Herbert was standing at the Block’s threshold. I climbed the steps as if mounting the hangman’s scaffold.
“So it was you!”
As he spoke I wanted to jump back, giving some excuse for having gone up there, but all I could do was stare at my feet. Herbert took my silence for an admission and his fist sent me rolling down the steps. He pounced on me, grabbed me by the neck, and with strength surprising for one that small, dragged me into the Block. I hardly had time to realize what was happening when a rubber hose came down on my ass. I gritted my teeth to keep from crying out. Each bl
ow straightened me up. It felt like an electric shock shooting through my body.
“Bend over!” Herbert screamed.
I jerked up again. A blow over the head knocked me unconscious.
I awoke on the cold floor, unsure what had happened to me. I had dreamt that I was sitting on a hot stove, but the searing sensation had followed me into consciousness. How could that be? Hit with a blinding torrent of pain, I remembered. I rolled onto my belly, but that did nothing to alleviate the agony. Hot tears rolled down my face as I bit into the sleeve of my jacket.
Certainly I hadn’t deserved such a punishment. I had never beaten my dog when he did his “doodoo” in my room. What gave these men the right to thrash us? They weren’t SS. Wasn’t it enough to be imprisoned, to have lost one’s freedom? Weren’t we all comrades in misfortune who should be aiding, not trying to kill each other? I passed my hand over my jacket. The ring was still there in the seam. At least it hadn’t been all for nothing, I consoled myself as I crawled to my bunk and slipped into a pain-induced stupor.
“Why did you confess?”
The man from the HKB[2] was standing over me.
“Why did you confess?”
I shrugged. “Somebody had to or we would’ve been there till doomsday.”
“You foolish kid.”
He shook his head and smeared a soothing ointment on my ass, which had swollen up like two balloons. He must have repeated my words to Herbert, because from that moment on he treated me kindly, giving me double rations and making a hero of me.
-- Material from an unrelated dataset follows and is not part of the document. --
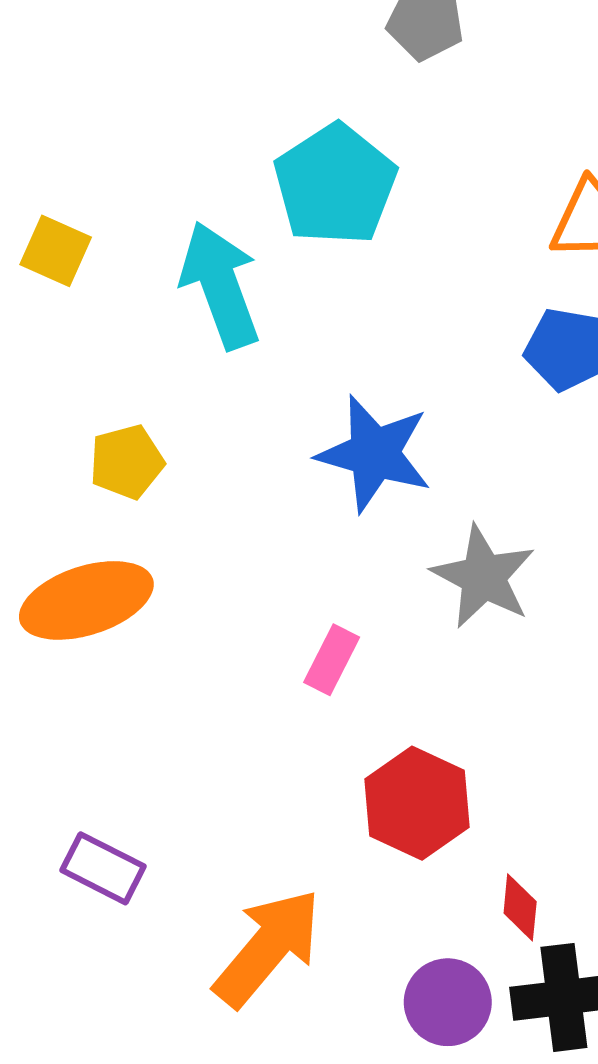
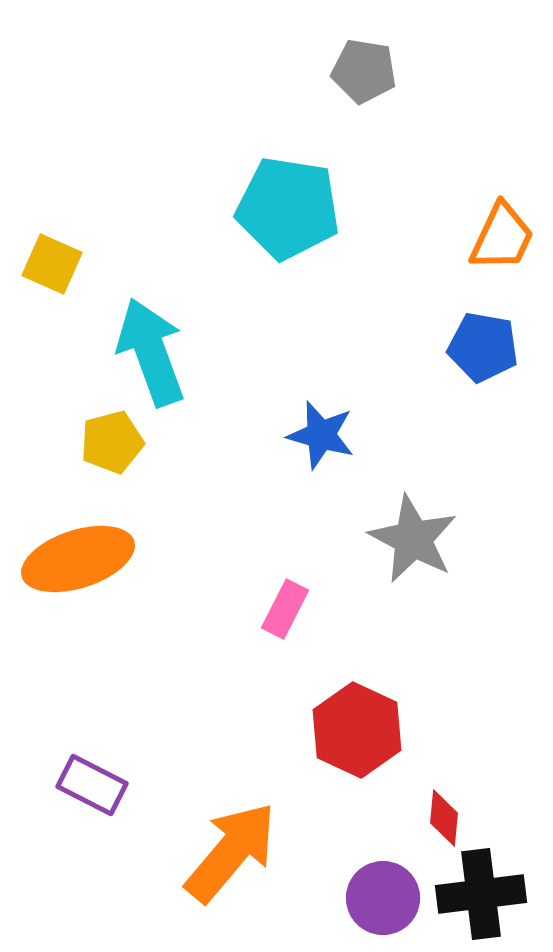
cyan pentagon: (335, 185) -> (288, 208), turned -30
cyan arrow: (220, 285) -> (151, 352), moved
blue star: (374, 454) -> (321, 435), size x0.7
Unfortunately those perks lasted only a week, at which point we were all transferred out of the quarantine Block and assigned to Kommando 136.
CHAPTER 7
I sat with twenty other Häftlinge of Kommando 136 around an oil-drum brazier inside a shelter of discarded planks and sheet metal somewhere on the Buna plant grounds. It was our lunch break. No one spoke while we ate. The sound of twenty-one famished men slurping up the brownish water the Germans had the audacity to call soup nearly drowned out the snowstorm howling outside. For the last four weeks the weather had been increasingly cruel.